** RECORDS TO PROCESS follows **

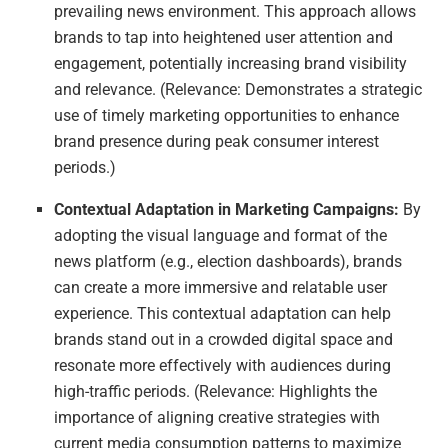
prevailing news environment. This approach allows
brands to tap into heightened user attention and
engagement, potentially increasing brand visibility
and relevance. (Relevance: Demonstrates a strategic
use of timely marketing opportunities to enhance
brand presence during peak consumer interest
periods.)
Contextual Adaptation in Marketing Campaigns:
By
adopting the visual language and format of the
news platform (e.g., election dashboards), brands
can create a more immersive and relatable user
experience. This contextual adaptation can help
brands stand out in a crowded digital space and
resonate more effectively with audiences during
high-traffic periods. (Relevance: Highlights the
importance of aligning creative strategies with
current media consumption patterns to maximize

** End of RECORDS TO PROCESS **

▸ **ABOUT THIS EXERCISE**
Make an exact copy of the records above, one that has none of the pictures.

▸ **ANSWER FOR THIS EXERCISE**
prevailing news environment. This approach allows
brands to tap into heightened user attention and
engagement, potentially increasing brand visibility
and relevance. (Relevance: Demonstrates a strategic
use of timely marketing opportunities to enhance
brand presence during peak consumer interest
periods.)
Contextual Adaptation in Marketing Campaigns:
By
adopting the visual language and format of the
news platform (e.g., election dashboards), brands
can create a more immersive and relatable user
experience. This contextual adaptation can help
brands stand out in a crowded digital space and
resonate more effectively with audiences during
high-traffic periods. (Relevance: Highlights the
importance of aligning creative strategies with
current media consumption patterns to maximize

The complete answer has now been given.